Exercise aim: Carry on the passage about the Governor George Deukmejian Courthouse and its public-private partnership, starting right after its final sentence.

───── Document excerpt ─────

Governor George Deukmejian Courthouse in Long Beach, Calif., is a pioneering public building and foreshadows how these buildings -- and their AV systems -- may be designed, built, and maintained in the future.

The Governor George Deukmejian Courthouse in Long Beach, Calif., is a pioneering public building and foreshadows how these buildings—and their AV systems—may be designed, built, and maintained in the future.

The Deukmejian Courthouse is the first civic building in the United States to be delivered as a “performance-based availability-payment public private partnership (P3).” These types of partnerships have been underway in Europe for decades—particularly in the UK. For America, they are a new way for government to leverage the expertise of the private sector to finance, design, build, operate, and maintain government buildings and infrastructure, including the AV systems.

In this inaugural project, the developer is Long Beach Judicial Partners (LBJP), a Meridiam Infrastructure Project Company. LBJP put together a consortium of experts from the private sector that included advisors, design, construction, and facility management companies, in response to a competitive RFP process lead by the Judicial Counsel of California (JCC). LBJP was selected as Preferred Bidder, winning the contract award. Once the new courthouse building was accepted and occupied, JCC began making service fee payments to LBJP. Service fee payments are made on a predetermined schedule known to the government entity during procurement; they form the basis of contract execution to include finance, design, construction, operations, and maintenance over a 35-year contract. During those years, LBJP is responsible for managing and maintaining the function of the building, and can be subject to thousands of dollars if the facility does not operate in accordance with JCC standards. That’s called a “performance-based infrastructure (PBI).”

P3/PBI arrangements don’t just help government entities with funding capital investment. They also present unique incentives to ensure that the design, construction, and maintenance of the building is executed to a high and future-proof standard. It also sets up a relationship among the client, developer, builder, architect, and all the construction trades that is more collaborative and accountable. There is private money at stake if the building does not deliver on functionality. Because that functionality, in large part, depends on the initial quality of the building and the interoperability of the systems, you can see how this would clearly impact each aspect of the design/build.

───── Listed records ─────

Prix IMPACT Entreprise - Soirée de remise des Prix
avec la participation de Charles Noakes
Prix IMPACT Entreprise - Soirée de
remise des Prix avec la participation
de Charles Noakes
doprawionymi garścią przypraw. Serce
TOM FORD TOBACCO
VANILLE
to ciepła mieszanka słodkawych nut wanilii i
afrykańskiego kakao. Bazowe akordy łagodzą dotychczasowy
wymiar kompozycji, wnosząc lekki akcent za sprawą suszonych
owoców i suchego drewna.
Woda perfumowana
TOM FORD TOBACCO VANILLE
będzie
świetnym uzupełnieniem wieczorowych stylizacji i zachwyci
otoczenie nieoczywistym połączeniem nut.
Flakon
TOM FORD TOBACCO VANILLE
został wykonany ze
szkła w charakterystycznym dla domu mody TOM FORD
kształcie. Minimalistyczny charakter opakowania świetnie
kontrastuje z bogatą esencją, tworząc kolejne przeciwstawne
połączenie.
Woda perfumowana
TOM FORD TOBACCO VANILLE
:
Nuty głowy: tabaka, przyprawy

─────

Result of this task:
Since it opened last year, the courthouse has won numerous development, design, business, and government awards. As the first P3 project in the United States, and as one of the first courthouses in California with digital AV, it merited a closer look.

As I approached the more than 500,000-square-foot courthouse, which fills two city blocks, I was struck by the architecture; it conveys an unmistakable image of civic pride. The angular, multi-hued glass walls and the warm, Ipe hardwood eaves suggest a concert hall or museum; when the building opened last fall, a Los Angeles Times reporter overhead a young boy asking his father if there would be dinosaurs inside.

As citizens converge upon the courthouse to conduct their business, they pass a group of tall columns clad in aluminum leaves that shimmer like birch trees. As you draw nearer to the wide entrance, glimpses of the building’s dramatic angles reinforce the feeling that this is a civic landmark. However, inside the vast atrium lobby, the vibe changes to all business—more like an airline terminal— sparingly decorated and dominated by the sky that pours in from every direction.

Part of what makes the building seem so public is the combination of imposing architecture and the simplicity of the interior. Inside, there is really just a single flourish: an ethereal LED video sculpture, which—large as it is—seems delicate in the massive space. There is a spacious lineup of no-nonsense metal detector stations and a bank of wayfinding video screens that guide patrons to their courtrooms, as if listing flight arrivals and departures. Ascending the lobby escalators to the 4th of six floors, the angles and structure of the building remain the main aesthetic element—and they are dramatic. But the interior is resolutely low-key, in monochromatic shades of eggshell and grey. It seemed clear that civics was the driving force, not luxury.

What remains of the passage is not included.